Which also made me skeptical of giving them the keys to the castle and having them post directly and ruining a brand and distribution channel that’s just started.
Here’s the catch: if they don’t actually have the ability to execute what we need them to execute (posting on my socials, collecting metrics, etc.) then all they’re doing is planning. They’re the boss. They tell me what should happen, and then I execute it. That completely defeats the purpose of this experiment.
What’s Next
Rethink governing structure
Overall, I still think Paperclip is giving me a very interesting perspective on the governing structure of agent collaboration, but it’s still missing key things. I see a lot of potential, and I want to be actively part of that community to give feedback and help it move in the right direction.
In terms of my own usage, I probably need to rethink how I leverage Paperclip better in its current form before I jump into my other project ideas. And I also want to experiment with other orchestration solution like Gastown, and CrewAI. Stay tuned for the comparison review.

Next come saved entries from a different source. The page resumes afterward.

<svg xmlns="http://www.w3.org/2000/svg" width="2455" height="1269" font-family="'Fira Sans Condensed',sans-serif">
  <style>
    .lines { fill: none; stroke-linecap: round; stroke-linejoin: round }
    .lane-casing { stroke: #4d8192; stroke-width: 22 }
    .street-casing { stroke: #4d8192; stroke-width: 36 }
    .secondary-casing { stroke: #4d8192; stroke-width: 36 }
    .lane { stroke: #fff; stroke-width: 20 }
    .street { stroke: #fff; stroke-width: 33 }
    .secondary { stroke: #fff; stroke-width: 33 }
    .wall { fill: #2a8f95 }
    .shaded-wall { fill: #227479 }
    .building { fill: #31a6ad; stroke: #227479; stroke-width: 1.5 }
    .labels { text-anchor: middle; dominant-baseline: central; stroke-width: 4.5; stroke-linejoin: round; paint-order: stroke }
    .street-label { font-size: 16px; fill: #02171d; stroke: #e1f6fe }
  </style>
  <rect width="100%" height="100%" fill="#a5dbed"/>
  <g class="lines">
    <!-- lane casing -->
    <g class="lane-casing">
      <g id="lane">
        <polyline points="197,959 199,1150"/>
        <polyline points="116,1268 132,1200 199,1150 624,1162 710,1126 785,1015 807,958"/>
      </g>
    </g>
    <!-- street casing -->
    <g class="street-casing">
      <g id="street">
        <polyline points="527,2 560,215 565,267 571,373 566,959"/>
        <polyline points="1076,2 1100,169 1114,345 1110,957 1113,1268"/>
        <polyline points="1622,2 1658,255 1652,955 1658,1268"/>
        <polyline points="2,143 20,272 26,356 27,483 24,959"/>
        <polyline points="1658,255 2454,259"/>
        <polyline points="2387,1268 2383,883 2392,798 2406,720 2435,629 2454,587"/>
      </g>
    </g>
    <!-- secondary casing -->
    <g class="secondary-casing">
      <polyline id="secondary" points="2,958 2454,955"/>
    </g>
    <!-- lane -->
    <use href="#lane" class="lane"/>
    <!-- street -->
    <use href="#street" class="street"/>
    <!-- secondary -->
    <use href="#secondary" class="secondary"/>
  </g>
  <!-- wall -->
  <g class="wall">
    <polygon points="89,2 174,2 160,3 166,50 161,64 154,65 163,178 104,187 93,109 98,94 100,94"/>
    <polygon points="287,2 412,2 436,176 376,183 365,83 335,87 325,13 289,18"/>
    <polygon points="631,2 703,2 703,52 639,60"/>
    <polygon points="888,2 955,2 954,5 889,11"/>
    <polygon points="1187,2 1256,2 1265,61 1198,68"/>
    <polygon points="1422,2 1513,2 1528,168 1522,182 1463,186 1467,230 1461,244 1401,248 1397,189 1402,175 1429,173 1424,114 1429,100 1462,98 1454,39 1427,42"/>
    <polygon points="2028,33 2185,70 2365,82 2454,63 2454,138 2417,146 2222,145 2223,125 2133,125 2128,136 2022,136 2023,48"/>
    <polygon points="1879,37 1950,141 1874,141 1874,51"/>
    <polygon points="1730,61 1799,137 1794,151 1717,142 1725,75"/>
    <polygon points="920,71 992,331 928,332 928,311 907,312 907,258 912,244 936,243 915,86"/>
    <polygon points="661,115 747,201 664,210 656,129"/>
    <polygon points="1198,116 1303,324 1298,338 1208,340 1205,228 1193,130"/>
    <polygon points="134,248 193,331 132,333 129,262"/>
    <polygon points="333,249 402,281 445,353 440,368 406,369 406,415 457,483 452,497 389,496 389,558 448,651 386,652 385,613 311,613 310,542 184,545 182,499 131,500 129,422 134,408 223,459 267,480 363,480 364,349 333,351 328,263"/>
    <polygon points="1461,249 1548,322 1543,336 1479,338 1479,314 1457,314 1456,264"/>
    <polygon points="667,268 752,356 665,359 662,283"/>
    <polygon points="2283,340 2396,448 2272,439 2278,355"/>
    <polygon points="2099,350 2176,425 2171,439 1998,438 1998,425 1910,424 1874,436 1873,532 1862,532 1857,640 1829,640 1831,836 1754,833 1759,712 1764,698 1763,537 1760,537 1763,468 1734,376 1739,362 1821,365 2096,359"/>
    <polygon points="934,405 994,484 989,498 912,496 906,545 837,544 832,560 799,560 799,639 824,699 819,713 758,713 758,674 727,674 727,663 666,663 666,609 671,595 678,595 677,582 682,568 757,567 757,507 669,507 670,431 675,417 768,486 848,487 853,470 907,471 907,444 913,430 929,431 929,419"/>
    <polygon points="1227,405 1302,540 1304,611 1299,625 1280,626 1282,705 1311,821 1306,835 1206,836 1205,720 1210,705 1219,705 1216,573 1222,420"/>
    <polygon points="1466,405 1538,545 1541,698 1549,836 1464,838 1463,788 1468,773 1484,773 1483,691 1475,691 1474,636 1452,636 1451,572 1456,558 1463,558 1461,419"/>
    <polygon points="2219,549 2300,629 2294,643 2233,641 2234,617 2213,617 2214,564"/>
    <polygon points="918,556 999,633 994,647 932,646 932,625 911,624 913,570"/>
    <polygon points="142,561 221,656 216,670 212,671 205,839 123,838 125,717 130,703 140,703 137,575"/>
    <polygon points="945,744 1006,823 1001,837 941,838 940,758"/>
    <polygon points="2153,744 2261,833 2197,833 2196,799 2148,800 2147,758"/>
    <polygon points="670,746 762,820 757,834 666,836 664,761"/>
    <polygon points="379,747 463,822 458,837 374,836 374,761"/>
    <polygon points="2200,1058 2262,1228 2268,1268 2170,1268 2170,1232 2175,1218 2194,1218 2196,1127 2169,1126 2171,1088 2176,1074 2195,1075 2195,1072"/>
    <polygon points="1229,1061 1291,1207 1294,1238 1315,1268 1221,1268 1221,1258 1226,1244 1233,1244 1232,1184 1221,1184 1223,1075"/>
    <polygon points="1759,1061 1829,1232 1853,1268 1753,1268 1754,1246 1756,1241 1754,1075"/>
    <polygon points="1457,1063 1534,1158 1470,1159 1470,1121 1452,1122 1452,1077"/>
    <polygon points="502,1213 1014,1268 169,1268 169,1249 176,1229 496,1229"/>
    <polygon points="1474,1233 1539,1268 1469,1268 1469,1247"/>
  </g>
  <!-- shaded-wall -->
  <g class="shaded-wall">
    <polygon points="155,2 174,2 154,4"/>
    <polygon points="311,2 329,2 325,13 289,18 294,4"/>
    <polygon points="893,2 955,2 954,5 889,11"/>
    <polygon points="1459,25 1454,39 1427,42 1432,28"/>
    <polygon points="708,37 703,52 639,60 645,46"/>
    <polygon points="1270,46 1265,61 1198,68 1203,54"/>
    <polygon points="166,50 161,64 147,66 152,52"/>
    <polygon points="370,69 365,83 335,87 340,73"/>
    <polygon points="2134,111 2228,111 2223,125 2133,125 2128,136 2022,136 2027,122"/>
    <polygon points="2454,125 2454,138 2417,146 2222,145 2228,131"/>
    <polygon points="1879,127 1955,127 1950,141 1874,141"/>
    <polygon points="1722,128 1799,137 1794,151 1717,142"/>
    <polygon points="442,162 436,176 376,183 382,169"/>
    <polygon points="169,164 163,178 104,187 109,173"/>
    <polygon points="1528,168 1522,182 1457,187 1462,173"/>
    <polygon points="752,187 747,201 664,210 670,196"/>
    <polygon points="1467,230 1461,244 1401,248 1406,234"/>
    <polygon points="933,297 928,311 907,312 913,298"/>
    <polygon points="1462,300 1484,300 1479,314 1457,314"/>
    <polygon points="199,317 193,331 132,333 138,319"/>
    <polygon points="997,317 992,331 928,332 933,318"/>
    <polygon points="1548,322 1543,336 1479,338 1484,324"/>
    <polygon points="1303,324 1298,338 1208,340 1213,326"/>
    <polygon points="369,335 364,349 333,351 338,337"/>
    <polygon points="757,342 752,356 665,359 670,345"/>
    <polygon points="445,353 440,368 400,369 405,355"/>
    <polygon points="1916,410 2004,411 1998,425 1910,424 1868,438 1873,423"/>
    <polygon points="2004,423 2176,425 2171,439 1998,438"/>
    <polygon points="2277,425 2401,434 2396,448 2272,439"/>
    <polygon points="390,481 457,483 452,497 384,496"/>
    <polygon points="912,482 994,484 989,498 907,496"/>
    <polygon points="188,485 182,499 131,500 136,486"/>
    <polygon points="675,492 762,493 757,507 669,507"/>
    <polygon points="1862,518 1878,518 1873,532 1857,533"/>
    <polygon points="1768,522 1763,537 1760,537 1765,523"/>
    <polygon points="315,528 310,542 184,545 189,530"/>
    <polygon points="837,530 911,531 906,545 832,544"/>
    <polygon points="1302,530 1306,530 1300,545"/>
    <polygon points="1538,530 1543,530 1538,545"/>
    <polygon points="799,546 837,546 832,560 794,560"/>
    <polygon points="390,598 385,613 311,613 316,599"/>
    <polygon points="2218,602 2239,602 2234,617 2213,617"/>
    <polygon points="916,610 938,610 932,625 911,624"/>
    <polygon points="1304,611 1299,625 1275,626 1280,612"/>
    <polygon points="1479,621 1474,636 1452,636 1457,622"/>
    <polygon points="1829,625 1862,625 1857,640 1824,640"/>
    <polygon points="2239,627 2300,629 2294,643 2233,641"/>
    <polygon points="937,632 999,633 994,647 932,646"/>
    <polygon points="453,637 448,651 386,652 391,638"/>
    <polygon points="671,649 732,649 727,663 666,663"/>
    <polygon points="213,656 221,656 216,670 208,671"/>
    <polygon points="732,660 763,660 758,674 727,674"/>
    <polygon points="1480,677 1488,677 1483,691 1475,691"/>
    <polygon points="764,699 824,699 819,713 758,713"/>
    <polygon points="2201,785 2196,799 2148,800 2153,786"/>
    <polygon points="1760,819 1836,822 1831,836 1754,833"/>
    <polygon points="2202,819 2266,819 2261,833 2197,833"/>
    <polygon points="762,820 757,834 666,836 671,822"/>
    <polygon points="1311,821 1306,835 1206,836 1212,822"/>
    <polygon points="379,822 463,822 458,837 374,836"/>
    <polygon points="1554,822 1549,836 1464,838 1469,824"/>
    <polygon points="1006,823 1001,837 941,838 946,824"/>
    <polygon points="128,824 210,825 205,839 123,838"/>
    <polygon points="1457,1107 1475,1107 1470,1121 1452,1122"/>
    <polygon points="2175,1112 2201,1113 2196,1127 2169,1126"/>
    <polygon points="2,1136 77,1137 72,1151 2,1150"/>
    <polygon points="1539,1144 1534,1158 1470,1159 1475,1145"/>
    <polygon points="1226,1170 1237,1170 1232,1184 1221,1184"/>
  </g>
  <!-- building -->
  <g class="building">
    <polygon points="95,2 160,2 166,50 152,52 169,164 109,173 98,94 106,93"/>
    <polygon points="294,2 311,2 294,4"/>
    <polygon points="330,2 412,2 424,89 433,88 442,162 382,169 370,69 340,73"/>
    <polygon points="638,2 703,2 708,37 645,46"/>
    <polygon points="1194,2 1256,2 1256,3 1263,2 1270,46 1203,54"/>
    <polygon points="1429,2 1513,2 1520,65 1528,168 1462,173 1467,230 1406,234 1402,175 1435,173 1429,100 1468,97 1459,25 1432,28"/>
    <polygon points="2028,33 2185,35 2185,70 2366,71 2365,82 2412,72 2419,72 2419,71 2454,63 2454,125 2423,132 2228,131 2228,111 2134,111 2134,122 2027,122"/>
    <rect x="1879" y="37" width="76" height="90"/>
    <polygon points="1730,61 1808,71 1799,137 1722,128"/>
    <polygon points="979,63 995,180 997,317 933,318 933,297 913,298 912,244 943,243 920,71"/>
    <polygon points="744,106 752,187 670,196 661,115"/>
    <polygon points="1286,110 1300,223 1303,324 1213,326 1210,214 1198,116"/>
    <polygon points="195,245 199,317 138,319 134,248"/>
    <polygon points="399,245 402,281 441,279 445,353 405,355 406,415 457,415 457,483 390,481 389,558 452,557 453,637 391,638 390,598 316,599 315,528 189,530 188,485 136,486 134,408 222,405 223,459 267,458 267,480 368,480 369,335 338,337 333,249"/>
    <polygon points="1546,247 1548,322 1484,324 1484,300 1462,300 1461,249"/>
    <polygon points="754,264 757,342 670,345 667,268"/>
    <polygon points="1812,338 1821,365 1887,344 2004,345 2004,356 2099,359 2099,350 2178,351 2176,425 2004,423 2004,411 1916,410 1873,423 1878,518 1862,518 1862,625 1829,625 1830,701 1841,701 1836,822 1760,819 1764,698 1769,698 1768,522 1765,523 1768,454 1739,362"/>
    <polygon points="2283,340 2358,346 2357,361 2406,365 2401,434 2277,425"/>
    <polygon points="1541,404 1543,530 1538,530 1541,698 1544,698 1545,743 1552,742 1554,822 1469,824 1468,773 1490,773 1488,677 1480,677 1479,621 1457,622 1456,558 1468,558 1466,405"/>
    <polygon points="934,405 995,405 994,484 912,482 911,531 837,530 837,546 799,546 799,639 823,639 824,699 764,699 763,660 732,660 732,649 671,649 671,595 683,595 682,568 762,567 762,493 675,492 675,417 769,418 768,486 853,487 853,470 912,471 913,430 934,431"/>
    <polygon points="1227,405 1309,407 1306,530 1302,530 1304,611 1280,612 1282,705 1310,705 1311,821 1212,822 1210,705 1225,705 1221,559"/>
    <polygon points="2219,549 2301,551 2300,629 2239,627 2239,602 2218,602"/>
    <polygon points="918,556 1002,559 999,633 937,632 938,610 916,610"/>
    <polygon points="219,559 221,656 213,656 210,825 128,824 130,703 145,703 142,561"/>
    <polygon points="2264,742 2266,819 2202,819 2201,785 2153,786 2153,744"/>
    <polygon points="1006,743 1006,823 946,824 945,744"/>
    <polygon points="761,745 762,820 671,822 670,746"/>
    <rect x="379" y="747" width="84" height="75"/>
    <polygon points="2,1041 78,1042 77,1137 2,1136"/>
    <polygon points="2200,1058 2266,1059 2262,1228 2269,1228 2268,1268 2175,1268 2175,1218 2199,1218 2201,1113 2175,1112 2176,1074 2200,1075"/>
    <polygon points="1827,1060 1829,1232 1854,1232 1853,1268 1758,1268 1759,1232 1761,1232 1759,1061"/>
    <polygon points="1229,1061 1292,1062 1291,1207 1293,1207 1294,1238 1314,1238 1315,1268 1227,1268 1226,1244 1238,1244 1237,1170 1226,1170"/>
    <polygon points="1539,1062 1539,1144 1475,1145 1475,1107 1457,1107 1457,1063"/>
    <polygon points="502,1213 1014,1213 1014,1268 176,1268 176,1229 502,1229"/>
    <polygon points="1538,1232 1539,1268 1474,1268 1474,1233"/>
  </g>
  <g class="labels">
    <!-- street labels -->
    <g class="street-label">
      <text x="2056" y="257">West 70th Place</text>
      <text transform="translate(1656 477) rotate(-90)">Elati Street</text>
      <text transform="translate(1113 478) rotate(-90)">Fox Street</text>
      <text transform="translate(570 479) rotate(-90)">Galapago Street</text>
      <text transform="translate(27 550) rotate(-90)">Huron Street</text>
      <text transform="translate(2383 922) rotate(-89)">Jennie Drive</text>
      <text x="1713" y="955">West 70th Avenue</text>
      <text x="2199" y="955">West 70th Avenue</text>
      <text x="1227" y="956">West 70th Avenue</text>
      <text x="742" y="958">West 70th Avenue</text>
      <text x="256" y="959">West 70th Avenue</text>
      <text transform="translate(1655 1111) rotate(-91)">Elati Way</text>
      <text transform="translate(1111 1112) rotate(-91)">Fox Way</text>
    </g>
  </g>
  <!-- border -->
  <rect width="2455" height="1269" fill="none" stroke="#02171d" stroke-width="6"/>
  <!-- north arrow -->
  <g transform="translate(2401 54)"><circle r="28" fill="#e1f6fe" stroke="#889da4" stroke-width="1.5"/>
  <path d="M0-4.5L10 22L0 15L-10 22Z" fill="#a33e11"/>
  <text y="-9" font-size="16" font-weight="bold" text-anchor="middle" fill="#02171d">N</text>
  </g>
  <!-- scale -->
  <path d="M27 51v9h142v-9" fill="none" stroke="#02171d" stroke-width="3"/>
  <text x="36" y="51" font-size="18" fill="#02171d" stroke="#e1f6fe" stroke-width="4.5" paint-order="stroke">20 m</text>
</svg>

Next Actual Product Idea💡: Agent Continuity
I have been thinking a lot about this: if we're going to rely more and more on autonomous agents, we should probably treat them as important business assets.
If all your employees are agents, you need to make sure they remember what they’re doing. You need a backup system for agent identities, their “souls,” and their memory. I’ll go into more details in an upcoming post, but that’s roughly the direction I’m heading.
Peace 🍍
Day 7 of 100. Five agents. Zero revenue. One founder who is somehow still the one doing all the work.